I didn’t think it would instill any confidence in me if I told Alice that I had never seen such a thing.

“It is a prolapsed uterus,” I said with confidence. “This is considered rare in the cat. It is something that we often see in cows. In cows, we replace the uterus. In this cat, the easiest thing would be to remove it. That will solve her immediate problem, and it would keep her from having more kittens.”

“Am I going to have to take care of these kittens tonight?” Alice asked.

“I think that I can get my wife to help, and I can get this surgery done this morning,” I said. “I should be able to send her home this afternoon. These kittens have been nursing well this morning, they should be fine until mom is home.”

I placed Momma in a kennel, and Alice departed with the kittens. When I got back to the house, Sandy was less than enthusiastic about the task of helping with the surgery.

“All you have to do is be there, just in case I need you to hand me something,” I explained. “The girls can come along, they might enjoy watching.”

We placed a short bench alongside the surgery table and lined the girls up to watch. They were excited, however, other than Brenda, I don’t think they had any idea what was going to happen.

I had no idea what to expect with this surgery, but it turned out to be easier than I thought it would be.  

Momma was given a small dose of IV Rompun and Ketamine for anesthesia. Opening her abdomen, I found her ovaries stretched down into the posterior abdomen. I grasped the ovarian ligaments and pulled the uterus back into a normal position with moderate traction. After that, it was just a standard spay. Sandy survived the experience well, as did the girls.

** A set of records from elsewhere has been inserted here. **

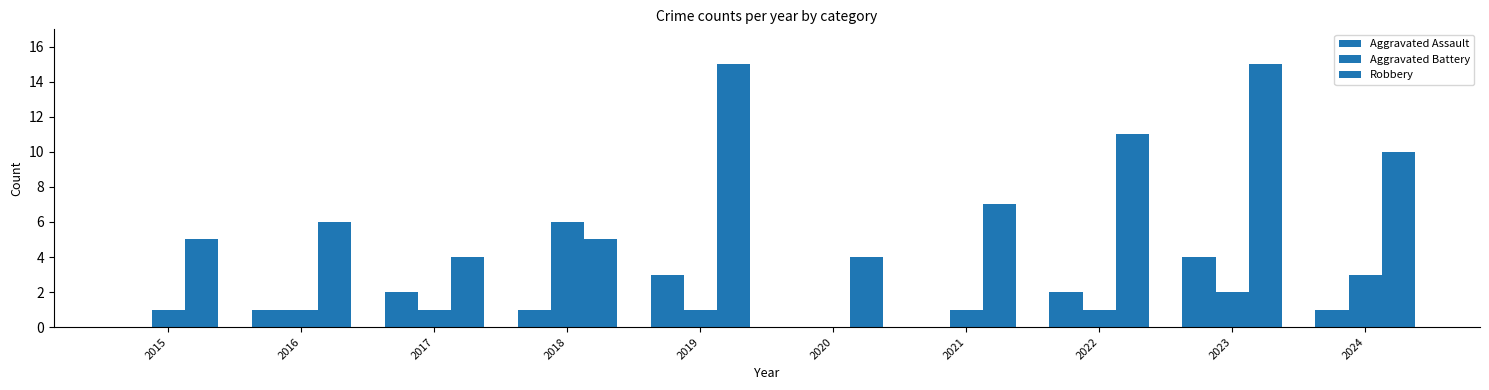

Is the value of Aggravated Battery at 2024 greater than the value of Aggravated Assault at 2017?

Yes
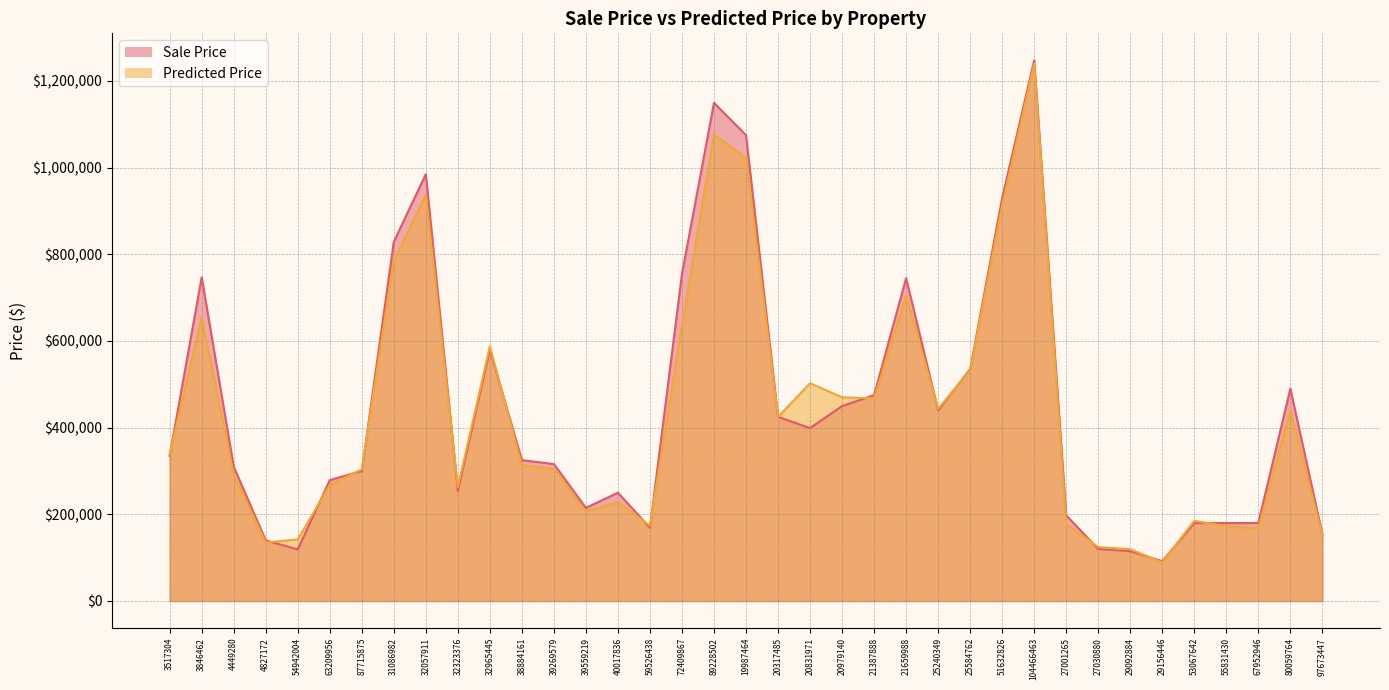

At which label does Sale Price first exceed 325000?

3517304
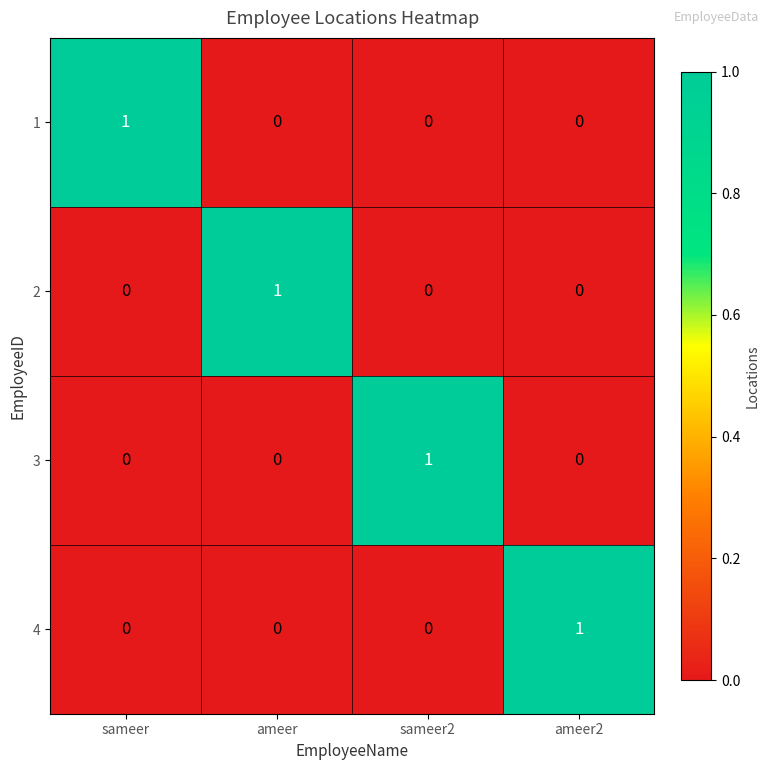

Count the 2 values in the range 0 to 1.

4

Momma recovered well, and Alice was happy to pick her up in the late afternoon.

So what about the moon business?

The odd thing about the coming week was that I had this case within weeks of getting out of school. Don, the other associate veterinarian in the practice, treated a cat with a prolapsed uterus on Tuesday of that week. That was the first prolapsed uterus in a cat that he had seen in his 8 years of practice. Then on Friday, Jack, the practice owner, had a cat with a prolapsed uterus also. It was the first time he had seen the problem in a cat is his 32 years of practice.

That was 3, once in a lifetime events, in a single week in a predominantly cattle practice.

What are the odds of that, without some outside influence? I never worried about the moon, but after that week, I never argued with anyone who did things by the moon.